### REQUIRED ACTIONS:
1. In the Auden autograph listing below, what was the signature written with?
2. Using the Auden autograph listing below, decide whether each statement agrees with it, answering yes or no and quoting the deciding words: (a) Auden published about four hundred poems. (b) The mailing envelope was pre-addressed by a bookseller in Cleveland. (c) Auden wrote opera libretti together with Christopher Isherwood.
3. Please carry on the Auden autograph listing below, picking up after its final sentence.

### PROVIDED TEXT:
*-*-*

Framed Autograph & Poem - 1965

Original signature in blue ballpoint pen on onion skin book tissue overlay, framed with early image of Auden, along with a typescript of his popular poem Funeral Blues. Included is the original mailing envelope postmarked 1965 with return address and notations in Auden’s own hand, pre-addressed by Columbus, Ohio, bookseller/collector Paul North, in which Auden mailed the autograph, likely intended for pasting into one of Auden’s books.

WYSTAN HUGH AUDEN (1907-1973), who signed his works W. H. Auden, was an Anglo-American poet, regarded by many as one of the greatest writers of the 20th century. His work is noted for its stylistic and technical achievements, its engagement with moral and political issues, and its variety of tone, form and content. The central themes of his poetry are love, politics and citizenship, religion and morals, and the relationship between unique human beings and the anonymous, impersonal world of nature.

Auden published about four hundred poems, including seven long poems (two of them book-length). His poetry was encyclopedic in scope and method, ranging in style from obscure twentieth-century modernism to the lucid traditional forms such as ballads and limericks, from doggerel through haiku and villanelles to a “Christmas Oratorio” and a baroque eclogue in Anglo-Saxon meters. The tone and content of his poems ranged from pop-song clichés to complex philosophical meditations, from the corns on his toes to atoms and stars, from contemporary crises to the evolution of society.

He also wrote more than four hundred essays and reviews about literature, history, politics, music, religion, and many other subjects. He collaborated on plays with Christopher Isherwood and on opera libretti with Chester Kallman, worked with a group of artists and filmmakers on documentary films in the 1930s and with the New York Pro Musica early music group in the 1950s and 1960s. About collaboration he wrote in 1964: “collaboration has brought me greater erotic joy . . . than any sexual relations I have had”.

*-*-*

### COLLECTED MATERIAL:
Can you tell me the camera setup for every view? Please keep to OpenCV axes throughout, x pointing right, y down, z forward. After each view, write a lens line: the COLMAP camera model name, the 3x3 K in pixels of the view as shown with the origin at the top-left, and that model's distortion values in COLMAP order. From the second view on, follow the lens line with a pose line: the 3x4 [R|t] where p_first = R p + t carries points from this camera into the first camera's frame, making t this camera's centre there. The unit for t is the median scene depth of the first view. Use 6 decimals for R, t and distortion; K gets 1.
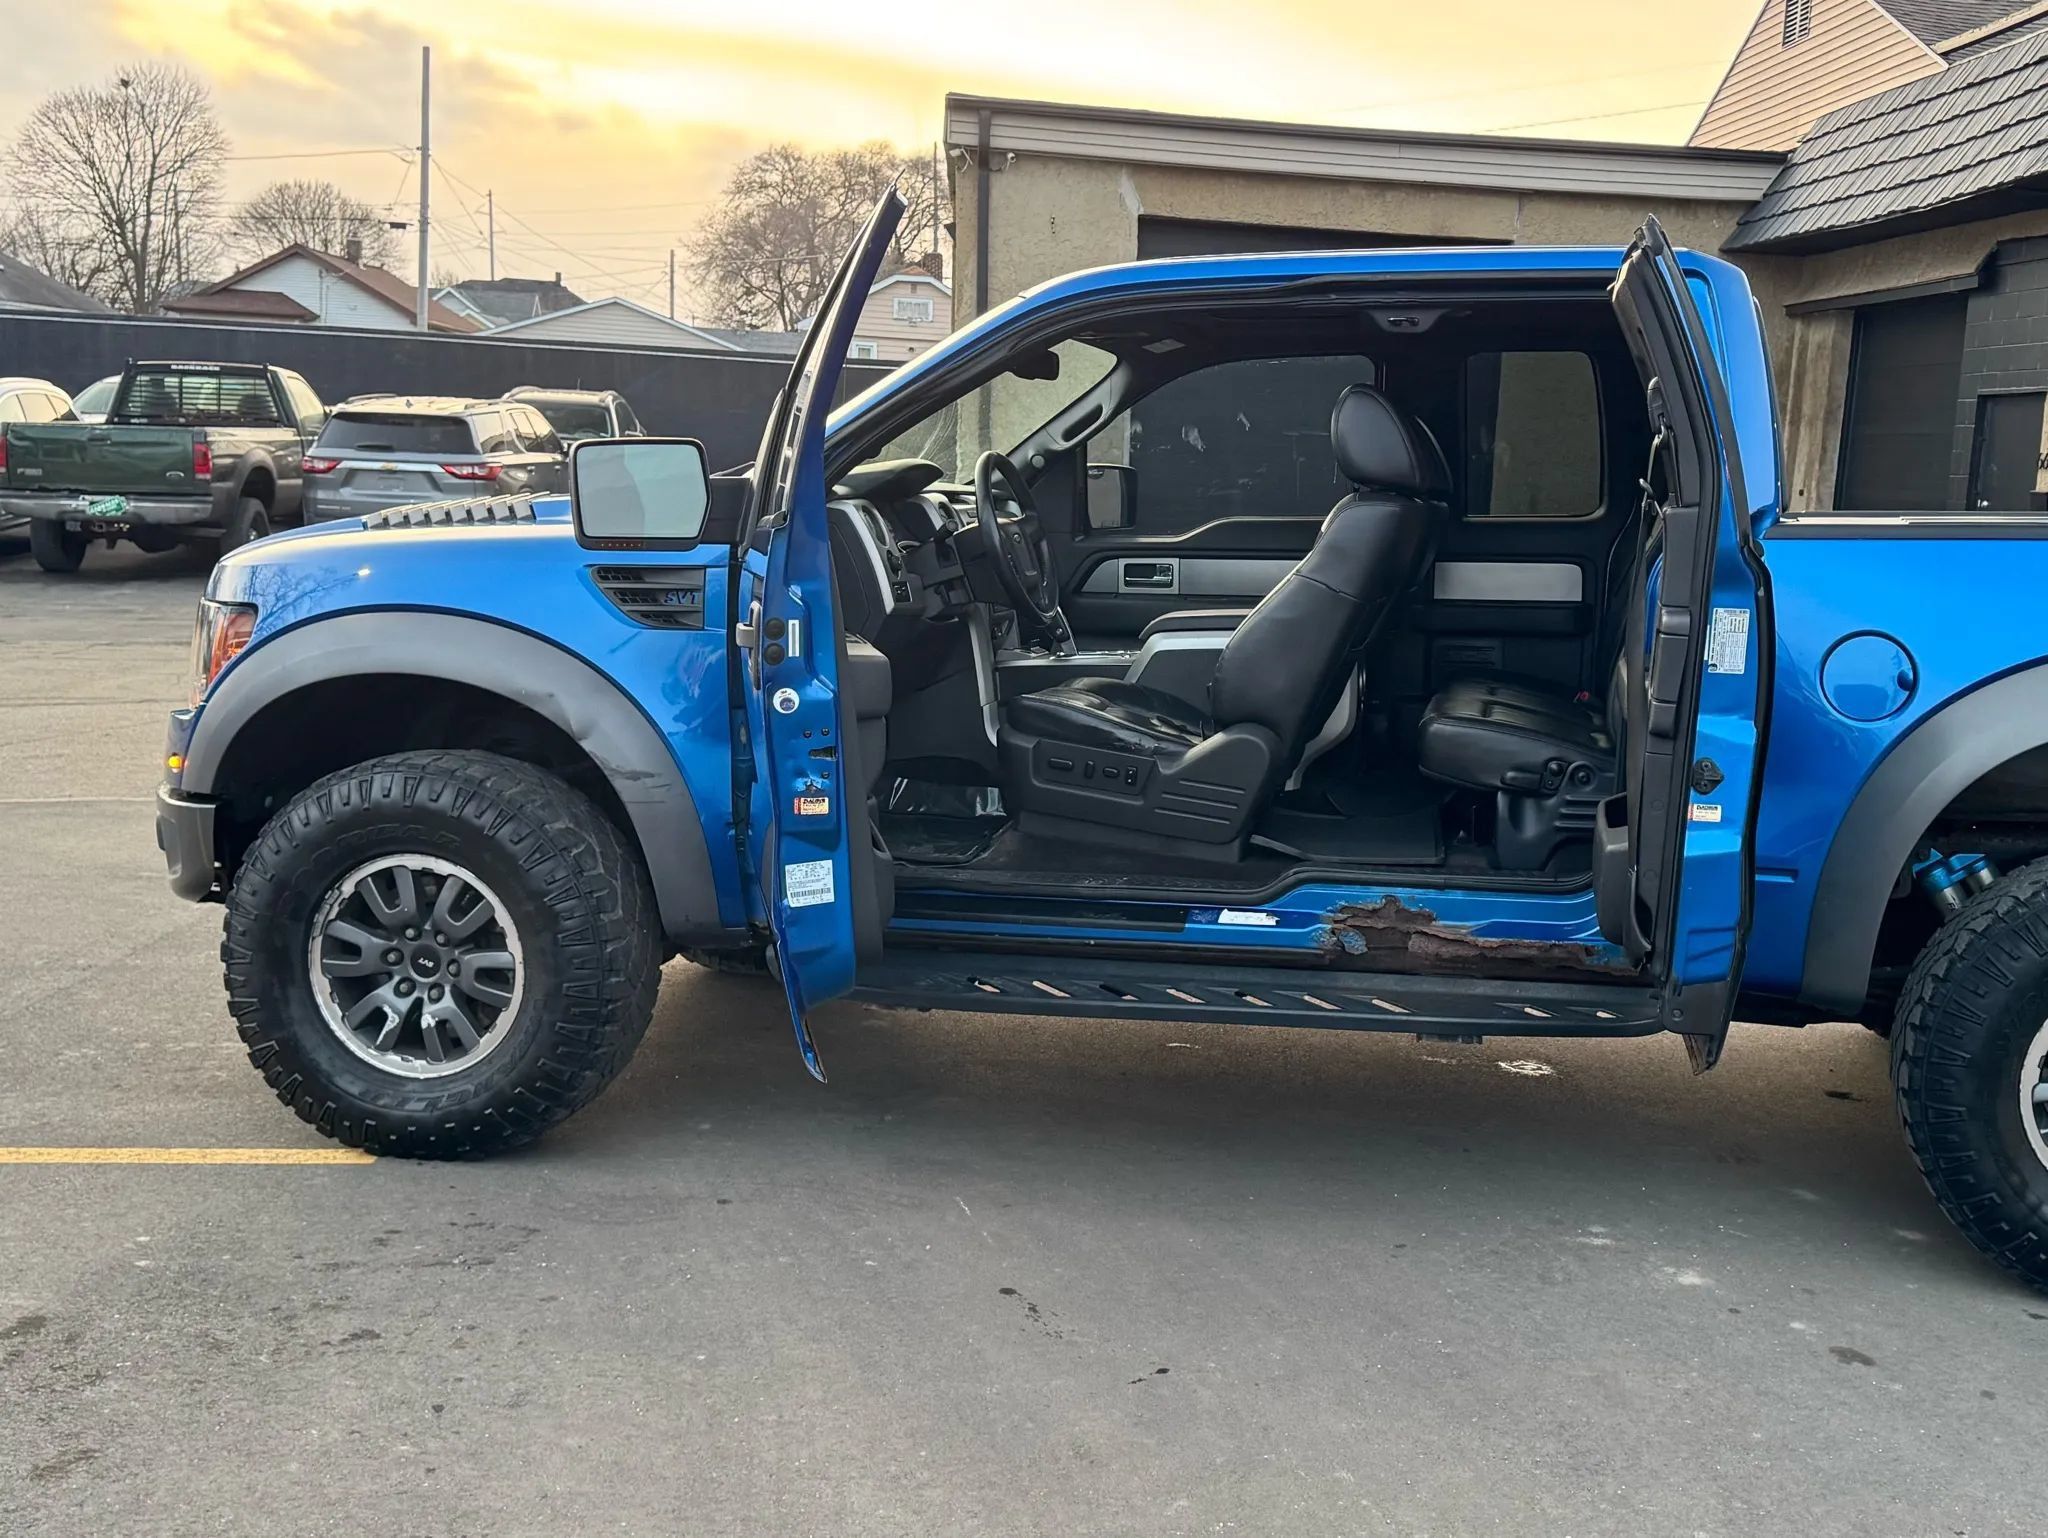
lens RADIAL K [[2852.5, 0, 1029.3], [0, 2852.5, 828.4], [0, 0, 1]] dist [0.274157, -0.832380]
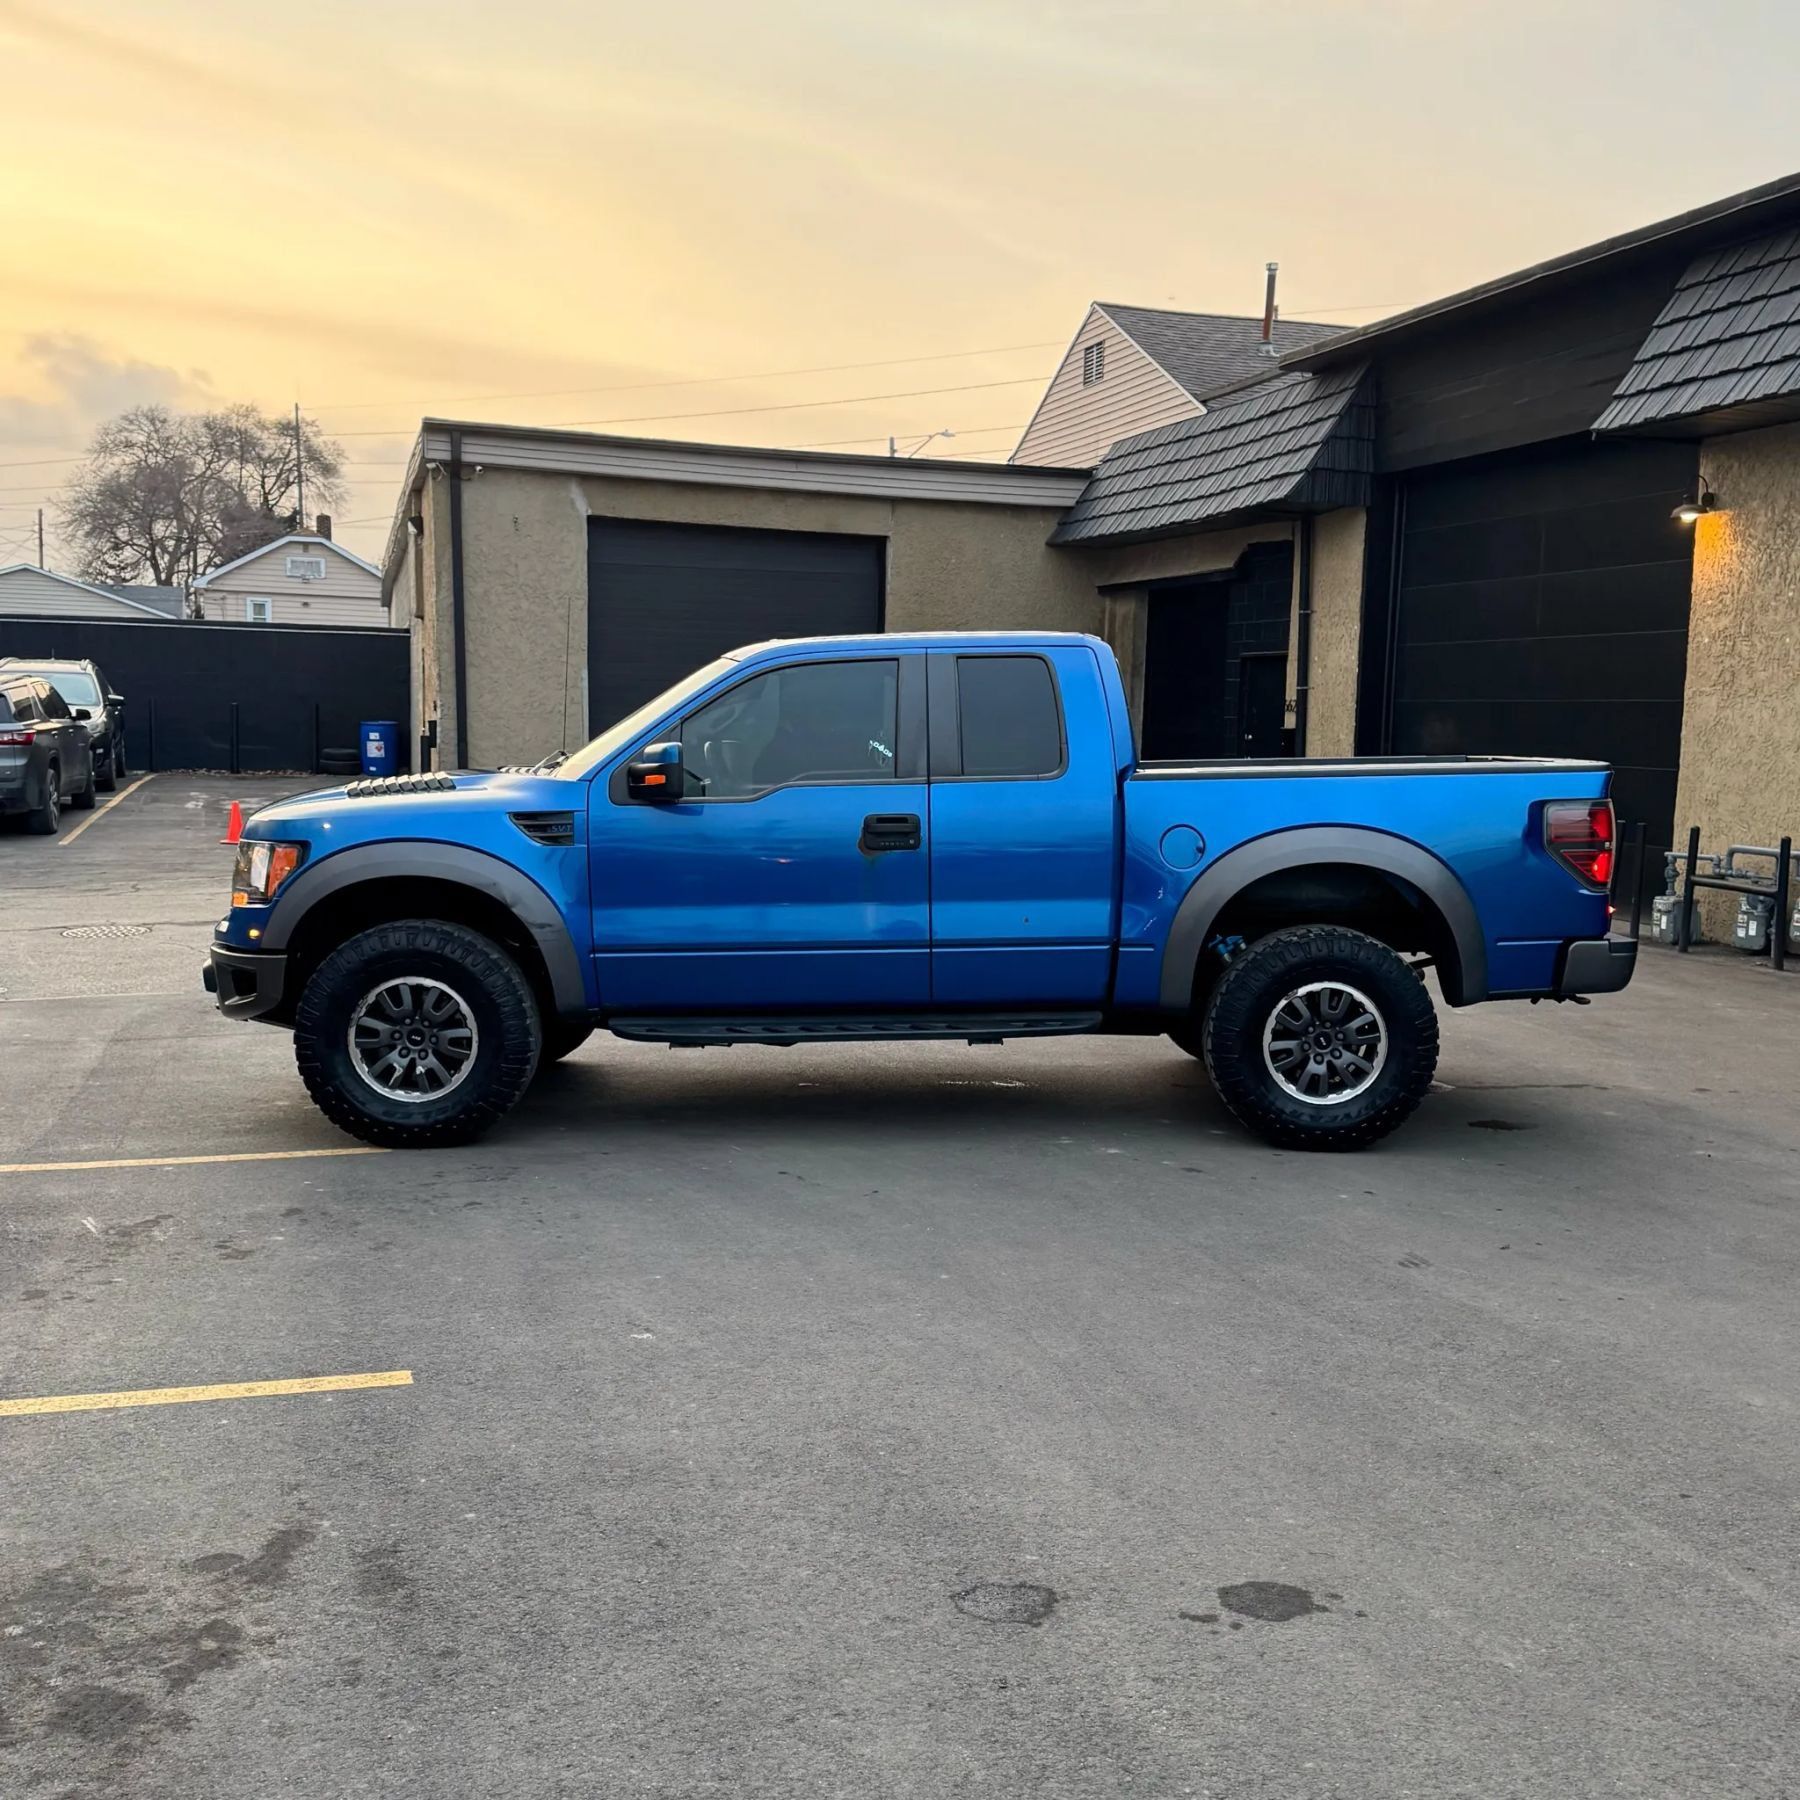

*-*-*

### SOLVED PROBLEMS:
1. Blue ballpoint pen.

2.
(a) Yes: "Auden published about four hundred poems"
(b) No: "pre-addressed by Columbus, Ohio, bookseller/collector Paul North"
(c) No: "on opera libretti with Chester Kallman"

3.
By the time of Auden’s death in 1973 he had attained the status of a respected elder statesman. The Encyclopaedia Britannica notes that “by the time of Eliot’s death in 1965 … a convincing case could be made for the assertion that Auden was indeed Eliot’s successor, as Eliot had inherited sole claim to supremacy when Yeats died in 1939”. With some exceptions, British critics tended to treat his early work as his best, while American critics tended to favor his middle and later work. Unlike other modern poets, his reputation did not decline after his death, and Joseph Brodsky wrote that his was “the greatest mind of the twentieth century”.

Auden’s popularity and familiarity suddenly increased after his Funeral Blues (“Stop all the clocks”) was read aloud in the film Four Weddings and a Funeral (1994); subsequently, a pamphlet edition of ten of his poems, Tell Me the Truth About Love, sold more than 275,000 copies. After September 11, 2001, his poem September 1, 1939 was widely circulated and frequently broadcast.